Sunday, August 21, 2011

Doke gets rightly Lappined

Well, I haven't blogged in a while, mainly cos there was nothing much to blog about, and I resisted the temptation to write a blog about not having anything to write about.

I did end up in the Fitz one night after meeting Lappin in town. For anyone wondering why I insist on referring to him by his surname in contrast to my "Christian names and/or screen names" policy for all my other friends, it's because I feel if someone has a surname as awesome as Lappin, then Goddammit it should be used as much as possible. Ever weirder, I ended up sitting in live cash for about 30 minutes while waiting for my lift to arrive after busting the tournament. Regular readers will be aware of my aversion to live cash. This was the first time in well over a year I put myself through the trauma. I ended up almost 100 big blinds which seems like a decent hourly if perhaps not sustainable :)

A few night later I was finishing up an evening session online when Lappin popped up on Skype to tell me he'd just signed up to Irish Eyes and wanted me to jump into a cash game with him. Since I was down to a few tables, I humoured him. I nitted it up for an hour or so while Lappin played something like 55/45 all the while abusing me for the nit that I am. We did eventually play a big pot: I threebet aces, he min reclick four bet, I five bet small enough to let him think the 6 bet shove might have fold equity and and he shoved in the 130 bigs with AQs. All well and good except his flush draw got there before the river so I got rightly Lappined. If you're gonna lose those, better it be to a friend than a foe I guess.

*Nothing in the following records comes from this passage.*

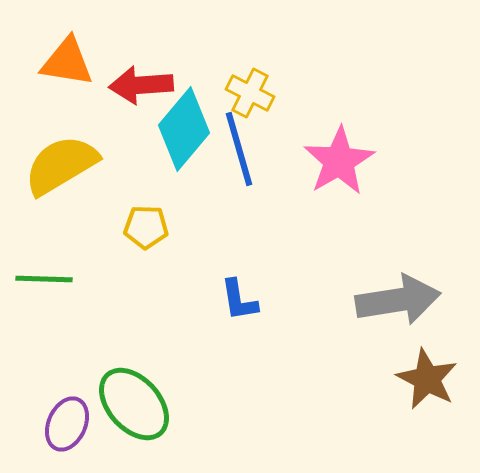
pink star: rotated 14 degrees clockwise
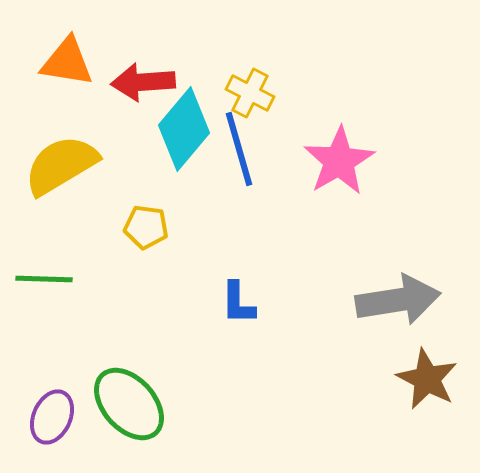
red arrow: moved 2 px right, 3 px up
yellow pentagon: rotated 6 degrees clockwise
blue L-shape: moved 1 px left, 3 px down; rotated 9 degrees clockwise
green ellipse: moved 5 px left
purple ellipse: moved 15 px left, 7 px up
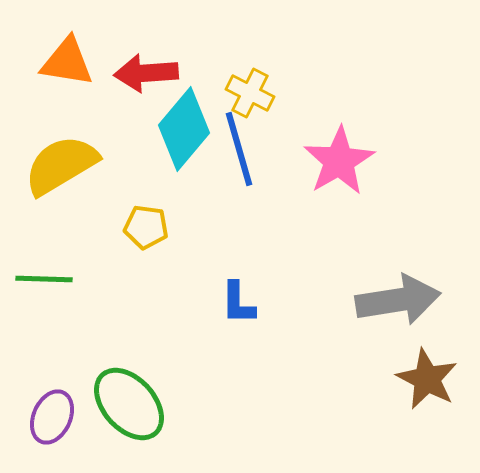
red arrow: moved 3 px right, 9 px up
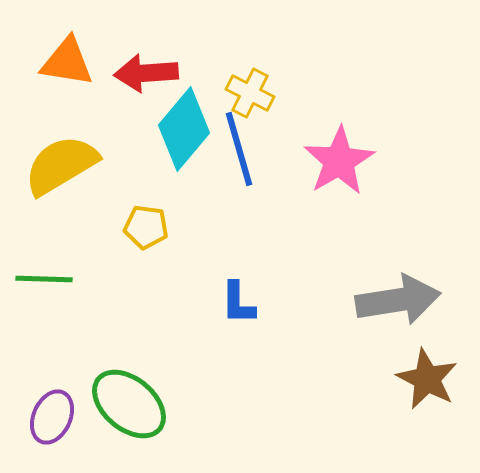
green ellipse: rotated 8 degrees counterclockwise
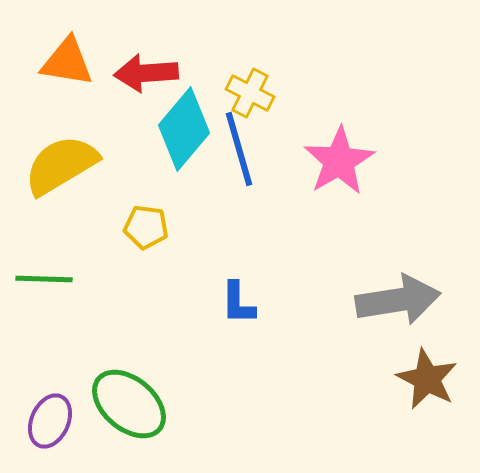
purple ellipse: moved 2 px left, 4 px down
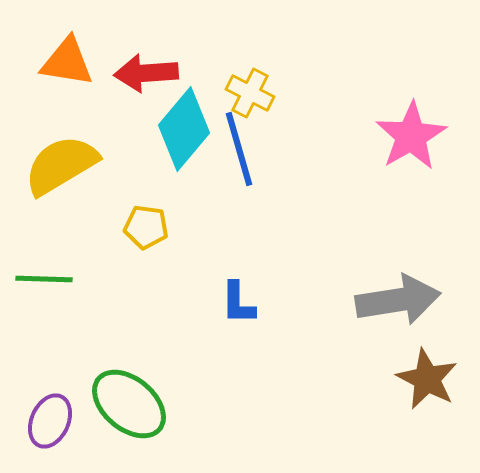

I headed down to Cork on Friday for the Macau Classic with Mick Mccloskey. I had a pretty good day 1b, chipping up from 20k starting to 48k. The biggest and most interesting pot ended with a November Niner getting a Doking. It started with Richie Lawlor (one of the best tourney players on the scene at the moment who came within a hair's breath of the remarkable and unprecedented achievement of cashing in 4 UKIPTs on the trot) opening to 750 utg at 150/300. I flatted with ATs two behind, as did Eoghan O'Dea two behind me. The flop came 764 with two of my suit, Richie led for 1050, I called, Eoghan raised to 3800 with 10k behind. Richie tank folded (queens according to his Twitter) and I had to think now too. Folding didn't seem great when you play ATs and hit a two overs and a nut flush draw flop, calling seemed unpalatable too, so I ran through the math quickly to see if shoving was ok. I figured Eoghan's range as 44+ (that is, sets, overpairs and pairs with a straight draw). I have about 42-43% equity against that range so even if he never folds the shove is plus Ev. If he ever does fold it's even better for me. Also, if I widen his range to include worse flush draws like KQs, my equity gets closer to 50%. As it happened, he had a hand I'd never even considered (76o for top two) but even if I include 2 pair hands (I excluded them because Eoghan was playing very tight and didn't think he'd play something like 76o from mid position with less than 50 bigs) I'm basically a 5/4 dog against the range so the shove's ok with the dead money. And there's always Plan B, hit the flush, which I duly did. Hopefully Eoghan's getting his run bad out of the way before November.

I got my comeuppance on day 2 though, losing a load of races to shorties. After losing with queens against AK, I was down to 4k (4 bigs). I staged a recovery to 50k before I lost a few and ended up shoving 15 bigs with KQ in late position over a few limpers. After the last limper tank called I figured I was racing but wasn't: his AQ held.

I bought in late to the 300 side event and lasted precisely two hands, the second of which was reminiscent of my Lappining. Utg limped for 150, I made it 400 just behind with aces, a guy in late position made it 1200, I fourbet to 3400 and called his 16500 shove. Someone said "aces and kings" but my opponent said "No, I don't know what I was thinking" before sheepishly turning over AJs. Flush got there of course.

The Macau made their main event a re-entry tourney which wasn't to some people's liking but I think is a good idea. Anything that increases prize pools is good, as is anything that encourages people to gamble sub optimally. Another advantage is if you travel for one of these games, it's good to have more than one bite at the cherry. There's nothing worse than travelling to play a game like that, see your aces done by AJs for millions of big blinds in level one, and spend the rest of the week fretting about the broadband in your hotel. Hopefully other organisers will follow the example of allowing players to re-enter without having to pay the registration again (as is the norm in ripoff Las Vegas).